Excellent question! Certainly by the abortion rights community, they are thought of in this way -- when the violence first started to pick up in the late 1980s, I recall advocates going to the administrations of Ronald Reagan and the first President Bush and saying exactly that -- these are domestic terrorists... but not until the Clinton administration, and the first killings of providers in the 1990s, was the problem taken seriously. Clinton signed the "face act" -- "freedom of access to clinic entrances" -- which made it a federal crime to interfere with someone trying to enter a clinic. This did reduce the then quite common blockades and sieges of clinics. And after Dr. Bart Slepian of Buffalo was killed in 1998, then-Attorney General Janet Reno convened a task force within the Justice Department on clinic violence. I do believe that the Dept. of Justice, especially under this administration, takes violence against providers seriously. The problem of course is with implementation of laws at the local levels. For whatever reasons, the local FBI and the local police in Kansas did not respond to reports of Scott Roeder (the murderer of Dr. Tiller) having vandalized a Kansas clinic the day before the Tiller murder, even though Roeder's license plate number was reported to these authorities.

Q: What effect do you think the recession is having on women's access to abortions? How much more limited are poor women now than they were previously?

There are widespread reports of more women needing reproductive health services -- both contraception and abortions -- and not being able to afford them. The various funds that help poor women pay for abortions (35 states do not allow use of Medicaid funds for this purpose) report that they are running out of money, because the requests have escalated. Our access to data on how many abortions are taking place is always lagging by a few years -- but I suspect that this period of recession will ultimately be revealed to be one in which the number of both unintended pregnancies and abortions rose.

Q: How will a significantly restricted universal healthcare bill affect low-income women who seek abortions?

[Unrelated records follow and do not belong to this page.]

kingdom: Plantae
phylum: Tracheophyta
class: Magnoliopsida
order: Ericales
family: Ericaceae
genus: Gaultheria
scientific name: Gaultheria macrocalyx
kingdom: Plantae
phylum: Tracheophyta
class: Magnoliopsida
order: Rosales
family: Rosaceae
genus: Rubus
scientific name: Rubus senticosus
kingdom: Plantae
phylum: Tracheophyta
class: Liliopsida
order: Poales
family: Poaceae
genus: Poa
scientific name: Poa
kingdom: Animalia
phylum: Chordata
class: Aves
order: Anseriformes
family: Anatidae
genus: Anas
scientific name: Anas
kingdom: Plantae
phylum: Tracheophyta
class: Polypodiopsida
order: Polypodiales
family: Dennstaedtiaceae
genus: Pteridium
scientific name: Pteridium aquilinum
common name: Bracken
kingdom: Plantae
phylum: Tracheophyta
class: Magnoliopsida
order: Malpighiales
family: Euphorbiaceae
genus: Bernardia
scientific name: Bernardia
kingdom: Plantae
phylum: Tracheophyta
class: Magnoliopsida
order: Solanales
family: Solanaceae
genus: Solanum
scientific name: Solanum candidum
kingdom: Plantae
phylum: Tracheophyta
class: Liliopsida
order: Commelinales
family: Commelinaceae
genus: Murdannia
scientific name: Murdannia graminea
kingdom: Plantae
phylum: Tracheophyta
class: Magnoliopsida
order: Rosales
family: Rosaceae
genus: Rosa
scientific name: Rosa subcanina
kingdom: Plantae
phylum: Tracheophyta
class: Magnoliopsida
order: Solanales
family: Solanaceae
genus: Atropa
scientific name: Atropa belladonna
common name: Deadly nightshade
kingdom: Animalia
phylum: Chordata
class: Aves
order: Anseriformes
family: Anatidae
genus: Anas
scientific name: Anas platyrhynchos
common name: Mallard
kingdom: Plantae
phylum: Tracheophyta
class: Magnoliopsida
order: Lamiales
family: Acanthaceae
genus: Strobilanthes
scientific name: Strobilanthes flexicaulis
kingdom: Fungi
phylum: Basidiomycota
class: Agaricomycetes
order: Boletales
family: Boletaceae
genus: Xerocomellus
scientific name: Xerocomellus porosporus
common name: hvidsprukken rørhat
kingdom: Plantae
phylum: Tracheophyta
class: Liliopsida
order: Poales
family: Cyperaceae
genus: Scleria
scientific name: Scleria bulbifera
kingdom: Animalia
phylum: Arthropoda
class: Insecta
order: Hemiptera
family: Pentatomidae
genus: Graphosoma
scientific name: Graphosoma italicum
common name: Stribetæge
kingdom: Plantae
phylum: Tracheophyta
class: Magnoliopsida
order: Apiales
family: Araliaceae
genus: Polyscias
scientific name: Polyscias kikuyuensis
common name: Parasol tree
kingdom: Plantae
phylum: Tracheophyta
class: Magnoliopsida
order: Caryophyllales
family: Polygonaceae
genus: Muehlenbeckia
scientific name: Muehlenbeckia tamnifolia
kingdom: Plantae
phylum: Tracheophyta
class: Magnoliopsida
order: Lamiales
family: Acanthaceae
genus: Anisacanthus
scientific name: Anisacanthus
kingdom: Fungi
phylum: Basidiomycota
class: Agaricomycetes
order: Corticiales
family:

Well at this moment, it is not clear there will be any kind of healthcare bill, and it almost certainly will not be universal, to my great disappointment. From the start, it was clear that the best the abortion rights movement could hope for was the status quo -- that is, as the Capps Amendment (named for Rep. Lois Capps of California) put it, the bill would be abortion neutral, leaving in place the Hyde Amendment, which prohibits the use of public funding for poor women. But both the Stupak Amendment in the House, and the Nelson "compromise" in the Senate, would make the abortion situation worse-ultimately resulting, as health policy scholars from George Washington University concluded, in a situation in which insurance plans which now offer abortion coverage, would cease to do so -- making it harder to obtain such insurance, even with private funds.